Nobel Prize winners urge Africa to take action
22 Jan 2007

Archbishop Desmond Tutu and fellow Nobel Prize winner Wangari Maathai have said that African governments have failed to deliver on a 2001 health pledge – costing millions of lives.
The pair said that a number of governments promised to spend 15 per cent of their budgets on helping people who were diseased or sick but that few had kept to their words.
Kenyan environmentalist Wangari Maathai is now urging African citizens to take action, saying: "The governments are to blame of course, but nothing has been done about it because ordinary people have not demanded it.
"We can only get governments to honour their promises if they think their existence is threatened."
Her comments were made at the World Social Forum, an annual meeting of global activists which this year is being hosted by Africa for the first time.
At the 2001 African Union (AU) summit in Nigeria, governments across Africa pledged to allocate at least 15 per cent of national budgets to healthcare.
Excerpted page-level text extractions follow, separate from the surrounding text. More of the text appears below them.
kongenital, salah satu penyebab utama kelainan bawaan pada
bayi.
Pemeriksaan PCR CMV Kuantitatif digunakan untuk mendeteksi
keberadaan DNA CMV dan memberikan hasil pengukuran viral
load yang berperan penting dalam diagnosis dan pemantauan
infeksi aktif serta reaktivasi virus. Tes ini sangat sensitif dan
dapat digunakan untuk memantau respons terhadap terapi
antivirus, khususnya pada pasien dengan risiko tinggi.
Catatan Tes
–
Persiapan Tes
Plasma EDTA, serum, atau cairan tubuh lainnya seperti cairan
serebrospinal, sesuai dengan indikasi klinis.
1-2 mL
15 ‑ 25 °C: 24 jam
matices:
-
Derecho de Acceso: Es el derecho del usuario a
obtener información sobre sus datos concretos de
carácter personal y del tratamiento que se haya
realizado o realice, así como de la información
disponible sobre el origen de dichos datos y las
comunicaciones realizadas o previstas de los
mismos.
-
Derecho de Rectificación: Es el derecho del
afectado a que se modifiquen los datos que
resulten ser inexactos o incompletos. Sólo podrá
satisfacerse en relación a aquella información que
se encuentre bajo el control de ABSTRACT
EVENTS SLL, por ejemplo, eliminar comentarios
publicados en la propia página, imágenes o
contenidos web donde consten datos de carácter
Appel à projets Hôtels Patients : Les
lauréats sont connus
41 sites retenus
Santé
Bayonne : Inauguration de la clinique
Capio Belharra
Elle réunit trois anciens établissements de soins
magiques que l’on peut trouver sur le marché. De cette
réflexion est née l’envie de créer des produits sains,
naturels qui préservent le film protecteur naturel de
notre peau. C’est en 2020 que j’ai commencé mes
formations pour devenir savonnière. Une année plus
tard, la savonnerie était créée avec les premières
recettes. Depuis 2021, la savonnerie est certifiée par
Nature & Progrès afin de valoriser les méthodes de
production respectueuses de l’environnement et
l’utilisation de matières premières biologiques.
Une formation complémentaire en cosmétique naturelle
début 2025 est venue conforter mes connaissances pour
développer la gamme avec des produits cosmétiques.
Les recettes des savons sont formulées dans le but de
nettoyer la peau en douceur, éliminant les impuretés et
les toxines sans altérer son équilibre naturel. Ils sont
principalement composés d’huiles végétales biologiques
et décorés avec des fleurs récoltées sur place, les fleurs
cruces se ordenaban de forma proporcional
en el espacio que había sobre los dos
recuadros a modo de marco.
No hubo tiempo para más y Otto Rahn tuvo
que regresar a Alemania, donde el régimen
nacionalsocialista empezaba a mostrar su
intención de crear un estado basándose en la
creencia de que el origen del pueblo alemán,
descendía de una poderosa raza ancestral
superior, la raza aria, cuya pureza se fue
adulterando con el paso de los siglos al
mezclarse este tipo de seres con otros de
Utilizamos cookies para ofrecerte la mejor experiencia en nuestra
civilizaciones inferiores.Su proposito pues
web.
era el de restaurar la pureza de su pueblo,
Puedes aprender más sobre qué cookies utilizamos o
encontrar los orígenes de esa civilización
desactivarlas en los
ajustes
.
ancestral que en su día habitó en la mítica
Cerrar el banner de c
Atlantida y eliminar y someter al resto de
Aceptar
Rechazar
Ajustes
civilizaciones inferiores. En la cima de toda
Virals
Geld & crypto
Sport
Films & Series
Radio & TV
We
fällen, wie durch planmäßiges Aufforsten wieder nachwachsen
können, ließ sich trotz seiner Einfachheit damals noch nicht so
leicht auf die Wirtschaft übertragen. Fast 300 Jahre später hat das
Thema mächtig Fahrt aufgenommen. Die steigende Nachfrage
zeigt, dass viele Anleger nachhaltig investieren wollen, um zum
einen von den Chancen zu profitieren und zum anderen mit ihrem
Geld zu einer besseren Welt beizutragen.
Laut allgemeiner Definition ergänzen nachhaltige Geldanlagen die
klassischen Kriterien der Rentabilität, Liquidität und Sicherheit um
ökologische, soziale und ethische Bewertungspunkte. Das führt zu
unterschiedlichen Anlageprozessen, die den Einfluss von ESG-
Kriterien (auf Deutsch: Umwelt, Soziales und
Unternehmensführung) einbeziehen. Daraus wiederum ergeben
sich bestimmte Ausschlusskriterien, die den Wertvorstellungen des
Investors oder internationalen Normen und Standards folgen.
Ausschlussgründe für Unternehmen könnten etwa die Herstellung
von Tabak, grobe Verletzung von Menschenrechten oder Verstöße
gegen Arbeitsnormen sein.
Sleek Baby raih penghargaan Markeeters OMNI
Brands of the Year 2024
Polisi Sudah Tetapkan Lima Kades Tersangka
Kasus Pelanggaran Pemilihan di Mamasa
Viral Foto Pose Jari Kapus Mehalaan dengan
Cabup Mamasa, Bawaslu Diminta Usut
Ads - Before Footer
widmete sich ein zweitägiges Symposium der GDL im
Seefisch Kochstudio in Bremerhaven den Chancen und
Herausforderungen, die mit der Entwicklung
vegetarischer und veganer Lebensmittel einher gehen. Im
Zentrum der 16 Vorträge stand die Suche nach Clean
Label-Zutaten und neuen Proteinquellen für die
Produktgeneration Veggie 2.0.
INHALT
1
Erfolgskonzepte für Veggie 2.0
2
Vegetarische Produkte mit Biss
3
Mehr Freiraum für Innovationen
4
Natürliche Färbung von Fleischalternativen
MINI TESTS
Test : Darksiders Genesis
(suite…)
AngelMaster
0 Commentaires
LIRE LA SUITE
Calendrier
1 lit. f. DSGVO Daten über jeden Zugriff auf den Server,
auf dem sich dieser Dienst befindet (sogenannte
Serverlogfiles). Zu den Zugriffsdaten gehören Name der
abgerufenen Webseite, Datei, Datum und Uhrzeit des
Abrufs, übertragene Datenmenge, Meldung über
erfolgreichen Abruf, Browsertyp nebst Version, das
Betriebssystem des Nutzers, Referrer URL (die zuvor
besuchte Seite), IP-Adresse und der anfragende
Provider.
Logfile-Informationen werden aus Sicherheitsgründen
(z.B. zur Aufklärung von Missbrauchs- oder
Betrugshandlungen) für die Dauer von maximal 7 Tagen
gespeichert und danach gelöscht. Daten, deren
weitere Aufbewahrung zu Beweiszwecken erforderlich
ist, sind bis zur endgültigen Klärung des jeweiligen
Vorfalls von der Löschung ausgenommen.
But the activists claim that out of the AU's 53 member states, including those with the worst public health crises, few had begun meeting this pledge.
Mr Tutu said in a letter read to delegates at the forum that if nothing was done, "our continent will die out before our eyes".
He added: "An estimated 40 million Africans have died from health-related conditions as a result of the Abuja commitment not being met.
"This surpasses the total deaths from all modern African and global conflicts including the two world wars."